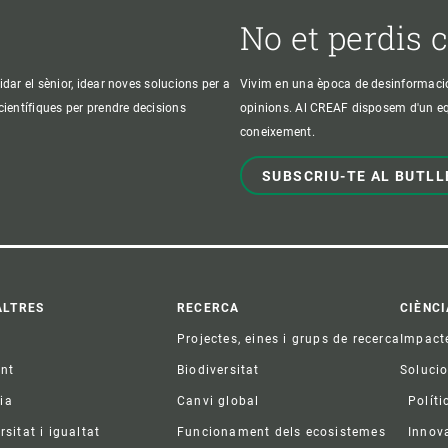
No et perdis 
idar el sènior, idear noves solucions per a
Vivim en una època de desinformació, 
 científiques per prendre decisions
opinions. Al CREAF disposem d'un equi
coneixement.
SUBSCRIU-TE AL BUTLL
ter
ALTRES
RECERCA
CIÈNCI
Projectes, eines i grups de recerca
Impact
ent
Biodiversitat
Soluci
ia
Canvi global
Políti
rsitat i igualtat
Funcionament dels ecosistemes
Innov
==================================================
◆ **Exercise prompt**:
What is wanted is the listing, written out exactly, with each picture removed.

◆ **Answer for this exercise**:
No et perdis 
idar el sènior, idear noves solucions per a
Vivim en una època de desinformació, 
 científiques per prendre decisions
opinions. Al CREAF disposem d'un equi
coneixement.
SUBSCRIU-TE AL BUTLL
ter
ALTRES
RECERCA
CIÈNCI
Projectes, eines i grups de recerca
Impact
ent
Biodiversitat
Soluci
ia
Canvi global
Políti
rsitat i igualtat
Funcionament dels ecosistemes
Innov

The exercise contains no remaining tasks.